The region received steady rainfall that was able to soak in well without causing too much run off or pooling in fields. This rain and the wind that came with it prevented producers from spraying but they are ready continue once conditions allow for it.
The Frenchman Butte and St. Walburg areas received the most rain with 54 mm, the Spiritwood area received 45 mm,
Moisture conditions this week have largely improved in the northwest region, with more fields being rated as surplus. Cropland topsoil moisture is rated as seven per cent surplus, 78 per cent adequate and 15 per cent short.

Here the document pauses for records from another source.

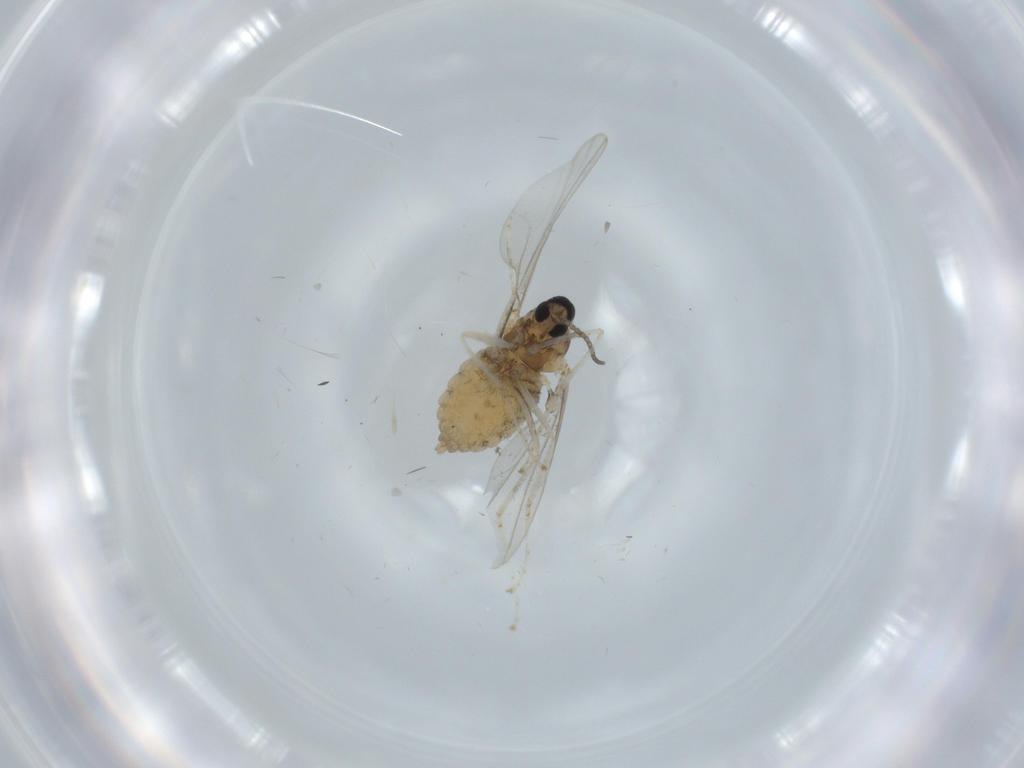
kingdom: Animalia
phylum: Arthropoda
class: Insecta
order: Diptera
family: Cecidomyiidae
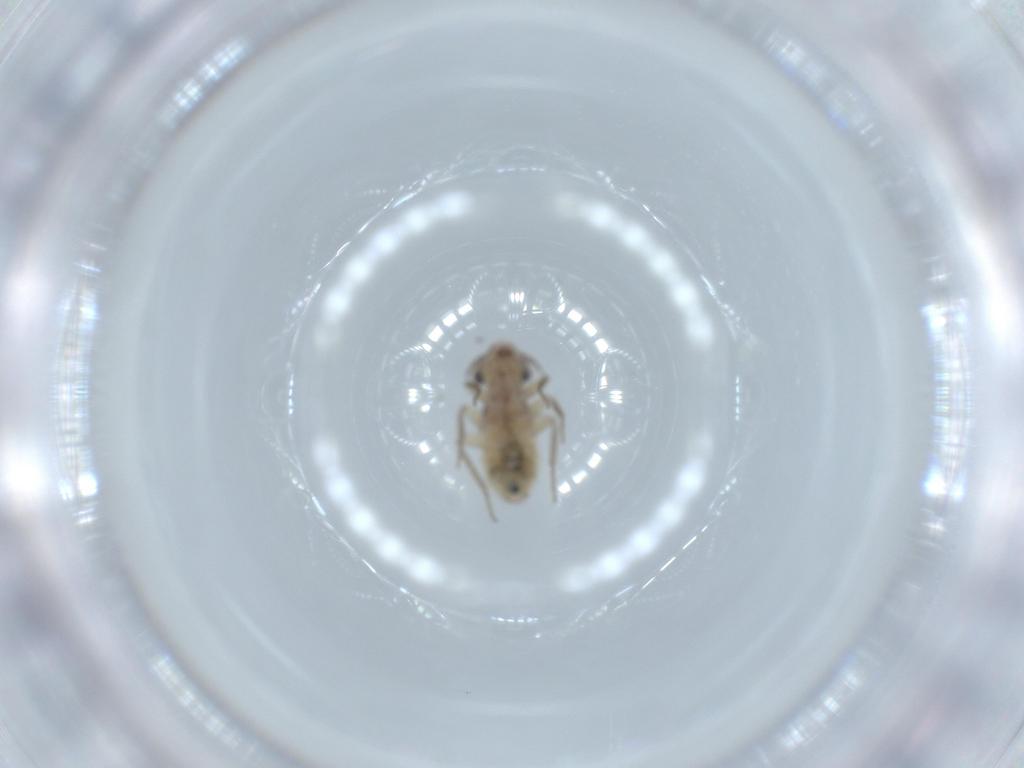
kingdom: Animalia
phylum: Arthropoda
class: Insecta
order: Psocodea
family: Lepidopsocidae
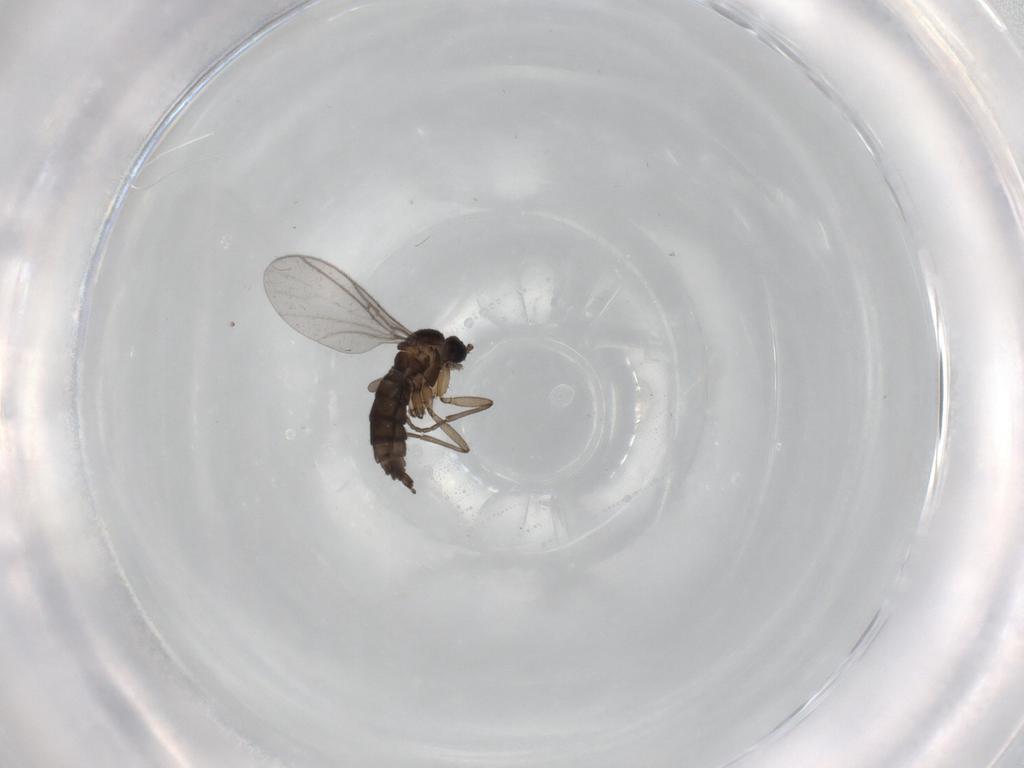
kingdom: Animalia
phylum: Arthropoda
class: Insecta
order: Diptera
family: Sciaridae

Hay and pasture land topsoil moisture is rated as five per cent surplus, 72 per cent adequate and 23 per cent short.
Regionally, 92 per cent of the pulse crops, 83 per cent of the spring cereals and 78 per cent of the oilseed crops and are at their normal stages of development for this time of year.
Crop conditions range from fair to good in the region, with 93 per cent of the peas, 73 per cent of the spring wheat, 67 per of the canola being in good condition at this time.
The majority of crop damage this week was due to wind, heat and pests such as flea beetles and gophers.
Some areas of the region reported enough rainfall to allow for runoff to occur, while others indicated what they received was hardly enough to counter the wind and heat during the week. Most fields have been sprayed at least once but those looking to apply a second pass are being delayed by the wind. Re-seeding of canola that was damaged by flea beetle is now complete in many parts of the region.
Areas around Vonda and Melfort received the highest amount of rain in the region this week with 40 mm. The Hudson Bay area received 38 mm, the Birch Hills area 34 mm, the Prince Albert and Spruce Home areas 30 mm and the Nipawin area 22 mm.
Regionally, the moisture conditions improved this week. Cropland topsoil moisture is rated as eight per cent surplus, 83 per cent adequate and nine per cent short. Hay and pasture land topsoil moisture is rated as eight per cent surplus, 74 per cent adequate and 18 per cent short.
In the northeast region, 82 per cent of the fall cereals, 76 per cent of the spring cereals, 72 per cent of the pulse crops and 66 per cent of the oilseed crops are at their normal stages of development for this time of year.
Crop conditions range from fair to good in the region, with 87 per cent of the peas, 63 per cent of the spring wheat and 57 per of the canola being in good condition at this time.
The crops, as well as hay land and pasture, are doing well for growth and development in most areas of the region. Some canola fields that have been hit hard by flea beetles were the exception.
The majority of crop damage this week was due to wind, heat and flea beetles. Producers are currently assessing the damage that was caused by the strong winds that occurred in certain areas of the region.